Expiring cached data?

Tue Nov 4 20:48:44 EST 2003

G'day all.

On Sun, 2 Nov 2003 22:58:41 -0300 (CLST)
"andrew cooke" <andrew at acooke.org> wrote:

> > What options do I have in Haskell?  I'm interested both in general
> > solutions (maybe some compilers do this anyway?) and in approaches
> > to structuring the program so that I can control caching in more
> > detail.

It sounds to me like separating out the reclamation algorithm is going
to go better for you, so you can play with different approaches.

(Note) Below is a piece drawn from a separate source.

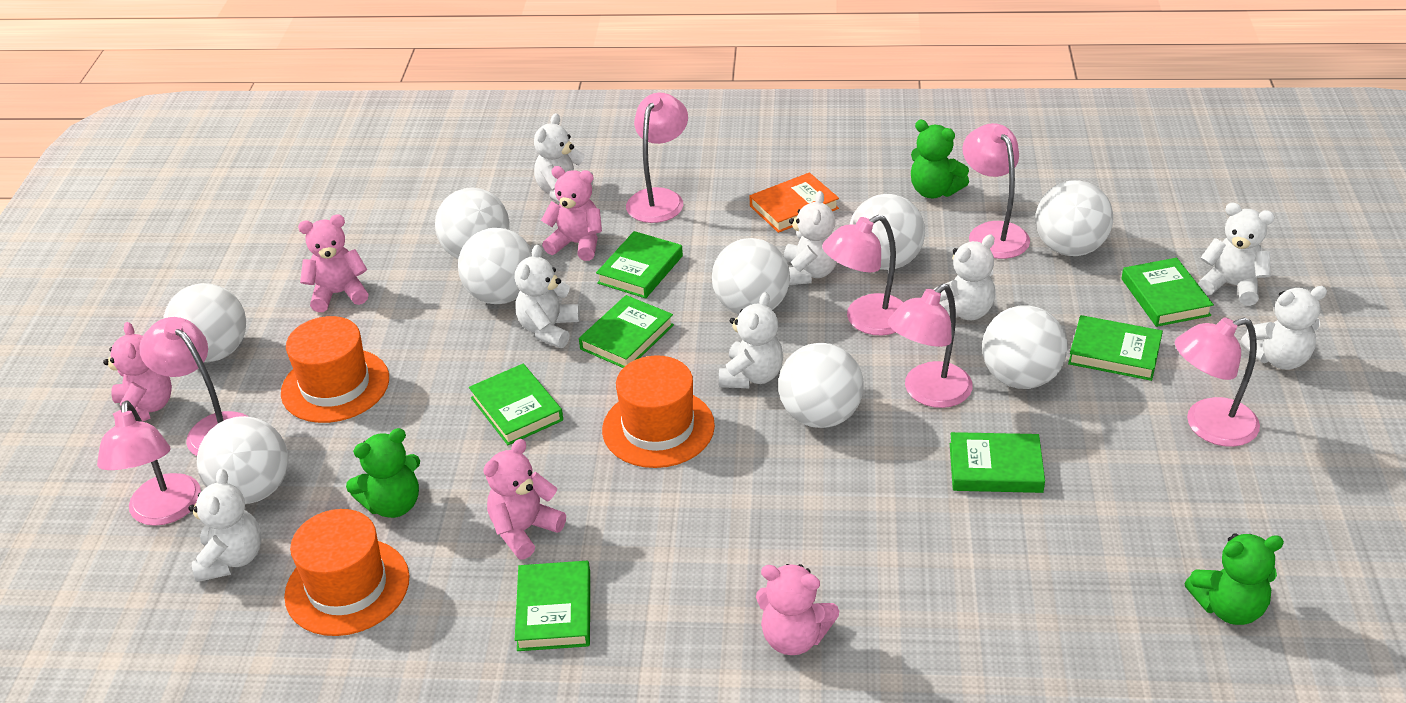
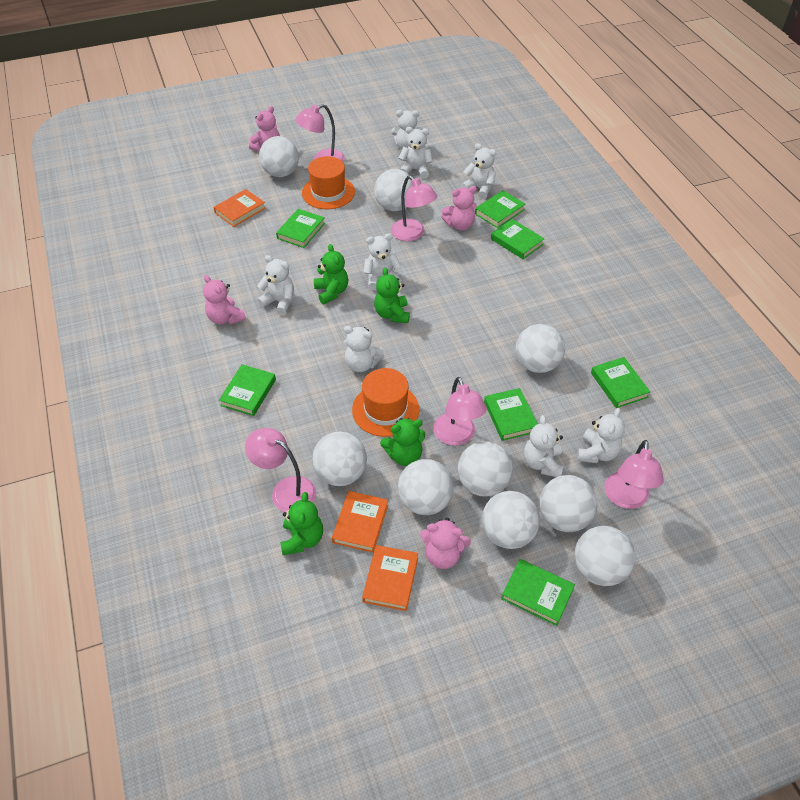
green teddy bear: [346,428,420,518] [911,120,969,198] [1184,533,1284,625] = 3 -> [280,492,323,555] [314,244,348,304] [374,267,410,323] [380,418,425,466] = 4
orange book: [750,172,839,233] = 1 -> [214,189,266,227] [332,491,388,553] [362,545,418,611] = 3
orange hat: [281,316,389,423] [284,509,409,636] [602,355,715,468] = 3 -> [302,156,355,209] [352,368,419,437] = 2
pink lamp: [97,400,201,526] [139,317,249,456] [626,93,688,223] [822,215,904,335] [888,284,973,408] [962,123,1030,259] [1175,318,1260,447] = 7 -> [245,428,316,512] [295,104,345,162] [391,175,437,241] [433,377,487,446] [604,440,664,509] = 5
pink teddy bear: [103,322,172,422] [298,214,369,312] [483,439,566,560] [541,166,602,261] [756,564,839,655] = 5 -> [203,275,246,325] [249,106,280,152] [420,518,471,569] [441,186,477,230] = 4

Quoting Ben Escoto <bescoto at stanford.edu>:

> However, once in a while (every N reads?), the tree could be rebuilt
> based on the data stored in the other data structure.  Leaves that you
> want to expire could be recreated, and the leaves you want to save
> could be copied directly from the old tree.  The new tree would be
> returned, and the cached stuff you don't want would be garbaged
> collected.

I think that periodically rebuilding the cache is almost certainly
the best approach.  However, I would caution against LRU-based policies,
because the work pessimally when your working set is just larger than
the size of your cache.

One approach that I used once was that when my data structure reached
a certain size, I would randomly drop N% (in my application, N == 50)
of the items in it.  This greatly simplifies bookkeeping, as you only
need to keep track of the number of items in the cache, which you
usually get for free anyway.  If recomputation isn't _that_ expensive,
this is a good approach.

Another possibility is to use a "not recently used" algorithm.  You record
the last, say, 10% of accesses, keep those, and randomly eject 50% of what
remains.  If recent entries are very precious, this can be a good
compromise.

If you can wait a day or two, I have some code which needs to be cleaned
up which does pretty much this.

Cheers,
Andrew Bromage